Le deuxième tome des mémoires de Hans Küng est doublement passionnant, parce qu'il couvre des années hautement critiques pour l’Église catholique, celles du concile Vatican II et de l'après-concile, mais aussi parce que, à l'occasion des controverses entre Küng et la hiérarchie catholique, il permet de mieux saisir les enjeux des turbulences qui, aujourd'hui encore, agitent l’Église catholique.
Une bonne partie du livre est occupée par les querelles autour de deux ouvrages de l'auteur: Infaillible? Une interpellation et Être chrétien.
Préoccupé par les questions que se posent tant de contemporains, Küng y aborde deux points névralgiques, l'ecclésiologie et la christologie. Ses conclusions, remises en cause par Rome, divisent ses collègues professeurs de théologie; certains de ses amis et collaborateurs le quittent ou se retournent contre lui; les évêques allemands et le Vatican cherchent à le museler par un procès honteux, digne de l'Inquisition. Mais Küng résiste avec vigueur, mû par sa passion pour la vérité, son sens de la liberté et sa sensibilité démocratique.
Profondément enraciné dans l’Église, il ne se laisse pas gagner par la tentation de quitter l'institution, comme plusieurs de ses collègues et amis. «S'affirmer et non pas s'en aller», tel est son combat. Entre Érasme qui ne s'engage pas et Luther qui divise, son chemin est tracé: il suit une voie moyenne, celle de Paul qui affronte Pierre en lui rappelant la vérité et la liberté de l’Évangile.
Tout au long de pages passionnantes, le lecteur assiste à une confrontation entre ce que Küng et tant d'autres avec lui- estime être la vérité de l’Évangile, et l'autodéfense d'un système hérité de l'histoire et fondé sur le pouvoir humain. Le beau chapitre final, Perspective, rend compte de son option fondamentale et de sa manière de comprendre sa mission de théologien catholique. Il veut servir l’Évangile, mettre son message à la portée de l'homme contemporain et parler du Christ à ceux et celles que le magistère n'est plus capable d'atteindre.
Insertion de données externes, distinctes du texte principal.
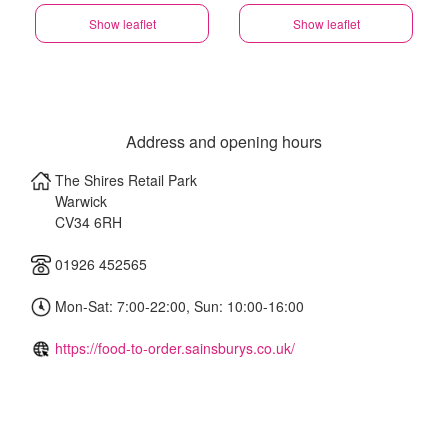
Show leaflet
Show leaflet
Address and opening hours
The Shires Retail Park
Warwick
CV34 6RH
01926 452565
Mon-Sat: 7:00-22:00, Sun: 10:00-16:00
https://food-to-order.sainsburys.co.uk/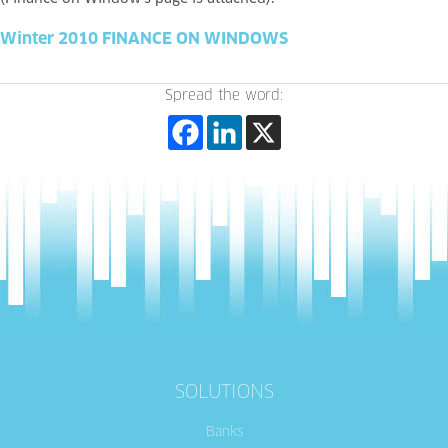
Winter 2010 FINANCE ON WINDOWS
Spread the word:
SOLUTIONS
Banks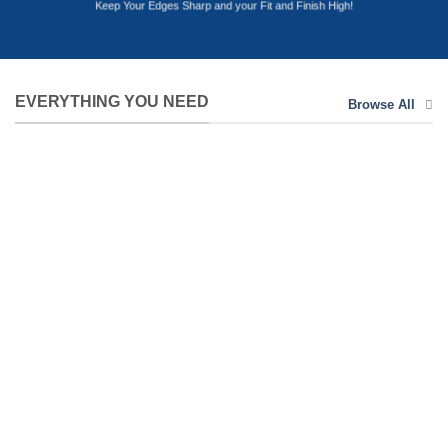
Keep Your Edges Sharp and your Fit and Finish High!
EVERYTHING YOU NEED
Browse All
ABRASIVES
Si, comme lors de la lecture du premier volume, on reste stupéfait par sa capacité de travail, certains passages autobiographiques font sourire, où l'auteur s'attarde à parler de ses vacances, de ses loisirs ou de sa vie privée.
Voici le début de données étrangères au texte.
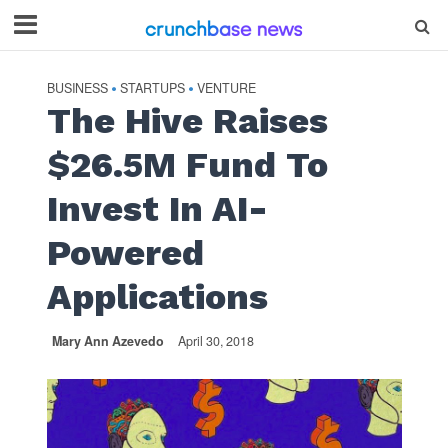
BUSINESS
STARTUPS
VENTURE
•
•
The Hive Raises
$26.5M Fund To
Invest In AI-
Powered
Applications
Mary Ann Azevedo
April 30, 2018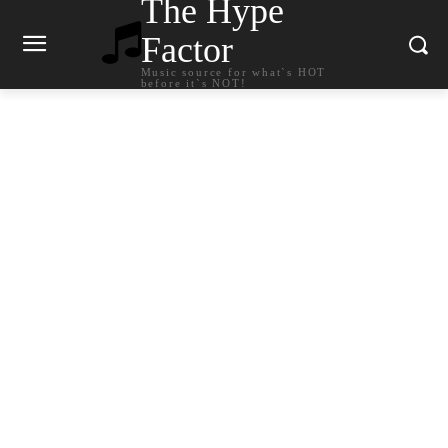
The Hype
Factor
Music source for what`s HOT
before it`s NOT!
Malgré l'impression d'autosuffisance et de naïveté que peuvent laisser certaines expressions, l'engagement de Küng, tel qu'il apparaît dans ces Mémoires, me semble exemplaire pour celles et ceux qui se vouent au travail théologique. L'abondance de sa documentation, la précision de ses interventions, son honnêteté à ne pas se dérober devant les questions les plus pointues, son refus de la langue de bois, son souci pastoral, son indépendance académique sont des vertus que l'on souhaiterait voir plus souvent chez les théologiens catholiques.